Clinical features and outcome of sporadic medullary thyroid carcinoma
Paula Sánchez Sobrino, Concepción Páramo Fernández, Beatriz Mantiñán Gil, Alberto Pérez Pedrosa, Regina Palmeiro Carballeiro, Inés Seoane Cruz & Ricardo V García-Mayor
Introduction: Medullary thyroid carcinoma (MTC) is a neuroendocrine tumour that arises from c cells of the thyroid gland and accounts for less than 8% of thyroid neoplasms. Some are familiar (MEN 2 syndrome) but most are sporadic. Genetic tests have improved the outcome in hereditary forms, but survival in sporadic MTC has not increased in last years. In most patients with sporadic MTC the disease has already metastasized at the time of diagnosis.
Objective: To evaluate the clinical-pathological characteristics and outcome of our patients with sporadic MTC.

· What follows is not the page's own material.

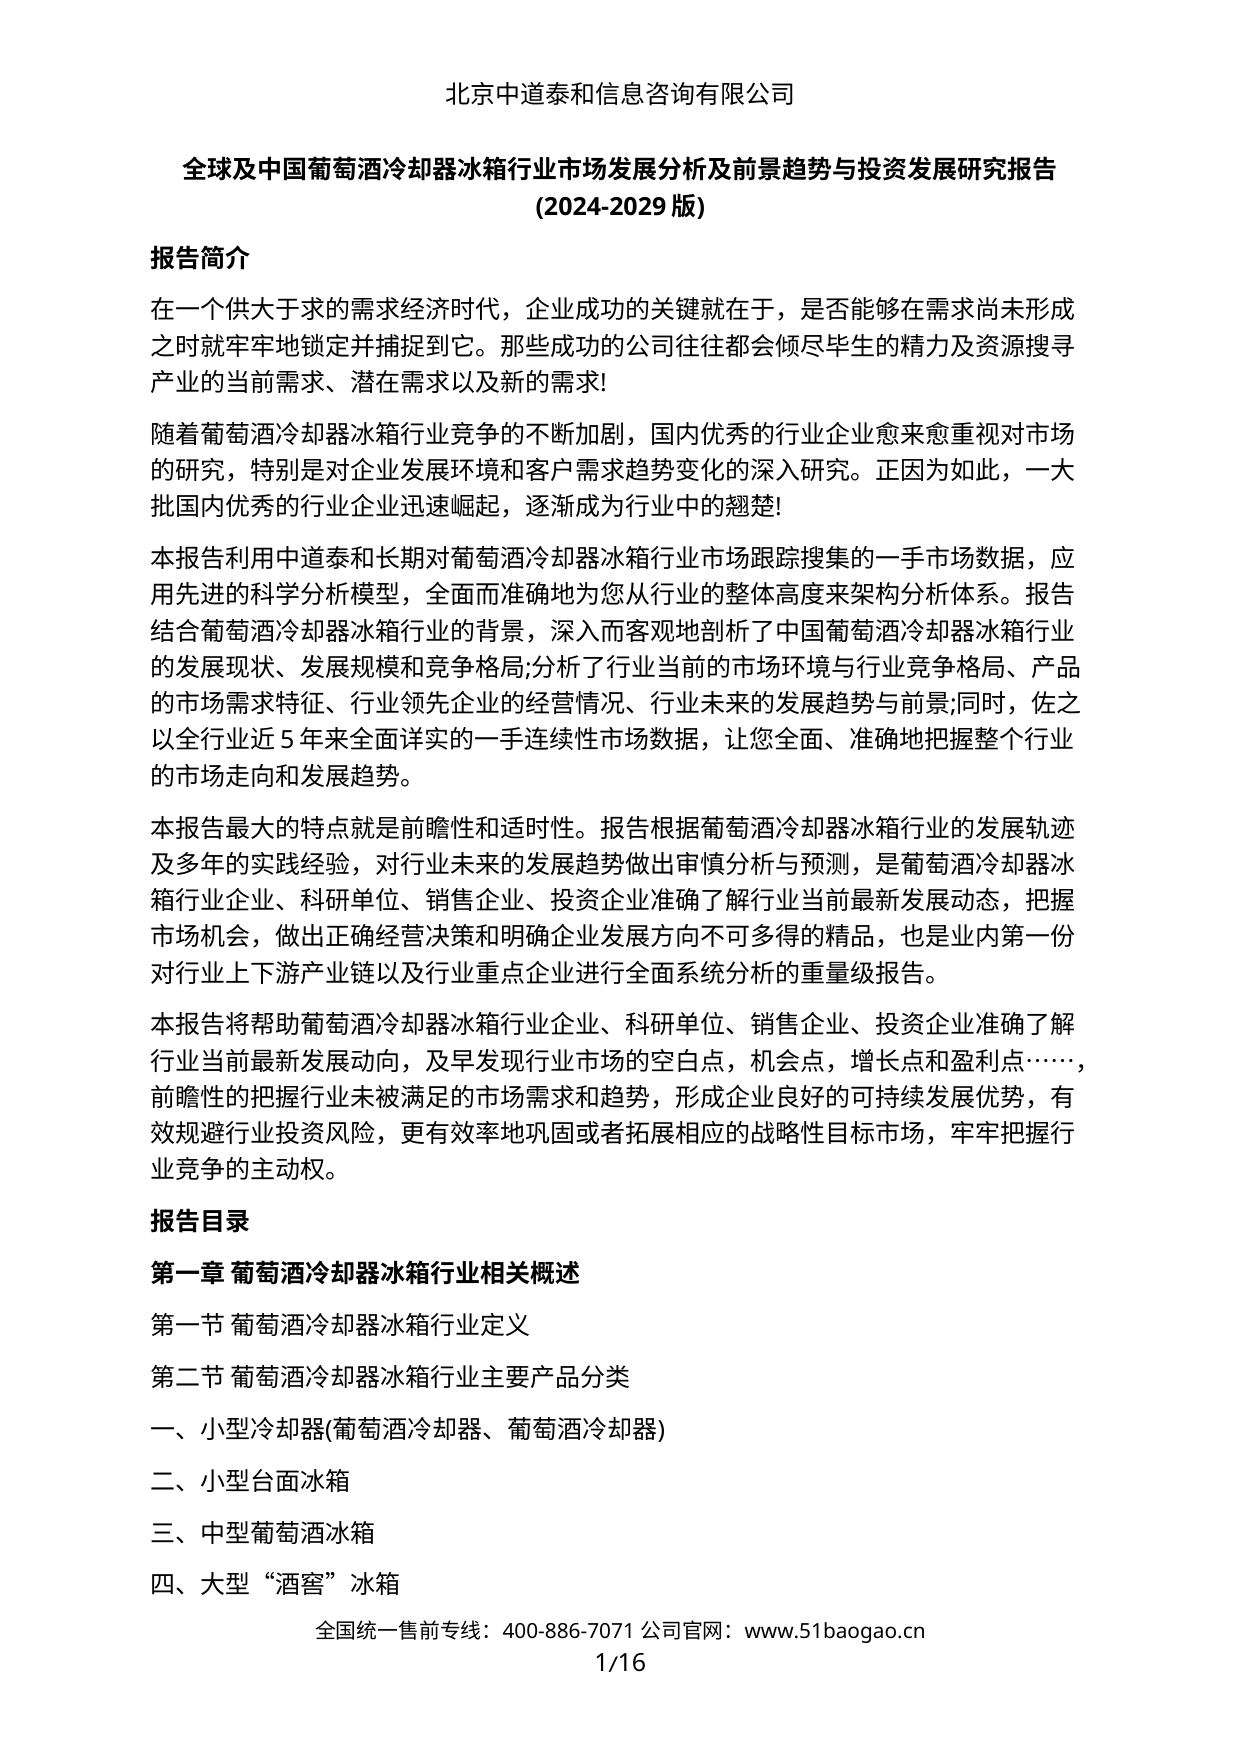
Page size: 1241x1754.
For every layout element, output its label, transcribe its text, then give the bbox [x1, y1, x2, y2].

Patients and methods: We recruited 17 patients with confirmed sporadic MTC between 1994 and 2009 after excluding those with familiar history, RET mutation or other features associated to MEN 2.
Results: A total of 17 patients with sporadic MTC were studied, 10 women, mean age 47.5±14.99 years old (range from 16 to 68). All of them had thyroid nodules; 81.8% solitary nodule (72.7% bigger than 3 cm) and 100% had radiologic findings of malignancy. Approximately a half of the patients complained about compressive symptoms such as dyspnea, dysphagia or hoarseness. Three patients had palpable cervical lymphadenopathies. Cytology by fine needle aspiration (FNA) showed an accurate diagnosis in only 35.7% of cases. More than 50% were diagnosed at stages III or IV. Of 7 patients in early stage 4 achieved clinical remission and only 2 of the 10 patients at advanced stage.
Conclusion: Sporadic MTC is a rare malignancy that remains unnoticed until advanced stages conditioning a worse prognosis. It appears clinically in the form of a thyroid nodule with objective data of malignancy at imaging techniques and local compressive symptoms in most cases. In our experience FNA has had low sensibility for diagnosis.